You might be a redneck if...
Any guesses as to who the lucky lady under BJ is???
Hint: It is not a blood relative.
Vivienne Exline, from Children of Uranus? DAMN she cleans up nice! She has officially left the cult...er, well, they asked her to leave. The kite incident rose her stupidity level to red, which Gaga was having NOTHING of. She has been banned AND shunned for eternity.
Please help! I can't stop taking pictures of her!
Tish got a slight makeover too in preparation of the grand opening of her new store "Magnoufique Boutique" located in...the barn.
BJ: *is so scared he could piddle*
BJ: As God...and this sparkling grilled cheese as my witness...
Vivienne: OMGYES!!!
Martha Mae: *hums Pachelbel's Canon off tempo and off tone*
The 3 people who attended, Blue, Martha Mae, and the sad-faced paper boy, ditched them...
so they did dirty things behind the orchard trees.
Vivienne: I've never been a wife before...can I fix you some eggs?
BJ: I wouldn't trust your cooking if my life depended on it. You just sit there and look pretty.
Vivienne: So...your saying I'm a...trophy wife?
BJ: *laughs hysterically* What contest in HELL did I win to get this trophy?
Vivienne: *smiles on the outside, cries on the inside*
They're movin' out!
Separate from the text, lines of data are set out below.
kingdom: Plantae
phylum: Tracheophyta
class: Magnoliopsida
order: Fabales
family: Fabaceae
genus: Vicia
I decided against keeping BJ on the farm. He NEEDS to have lots of babies with Vivienne. LOTS AND LOTS.
BLAST! A cab driver that isn't a creeper?!
Tish: HOW DARE YOU GROW UP WHILE I'M WATCHING MATLOCK! HDU!
Whitley: Matlock? How old are you? 80??
EEEEEEEEEEEEEEEEEE! I get way too excited when aliens grow up!
Martha Mae: Damn those kids...sneakin' on the farm to have seyex and smoke weed...leavin' they boots behand.
Martha Mae: GIIIIIIIIIIIT R' DOOOOOOOOOOOOOONE!!!
I forgot HOW LONG it took to get sewing badges. I refuse to cheat though, since this will directly affect the prosperity aspect of the game, I suppose. I highly doubt Tish would succeed in any career track, even the slacker.
Any guesses?
Of course! So, he still had 5 hours left at his new, lower job, so I had him walk to work...
WELL FUCK ME SIDEWAYS!
I think Blue just needs to get laid.
The witch that was downtown on Clint Overholt's date came home with Blue! THAT DEMOTION WAS FATE! They even have corresponding clothes!
*chants BLUE! BLUE! BLUE!*
Poor Whitley is all alone, and he kept rolling wants to get a cat, and they needed a feral barn cat for the Boutique's mascot. His name...is Garbage!
My heart has sunk to my stomach. MARTHA MAE :(
I give up! I GIVE UP!!!
Whitley wanted another kitten. If I give in everytime he rolls that want, we're gonna have a major feline situation. His name is Fireball...
and ironically enough, he ran away because of a fire! Amazing.
Well, that does it for round 3. I hope you guys are enjoying reading this half as much as I enjoy playing it! Next round the Jessup-Exline family will be added to the pool, and I PROMISE I'll have Poseidon for download soon. *writes self note on forehead* Thanks!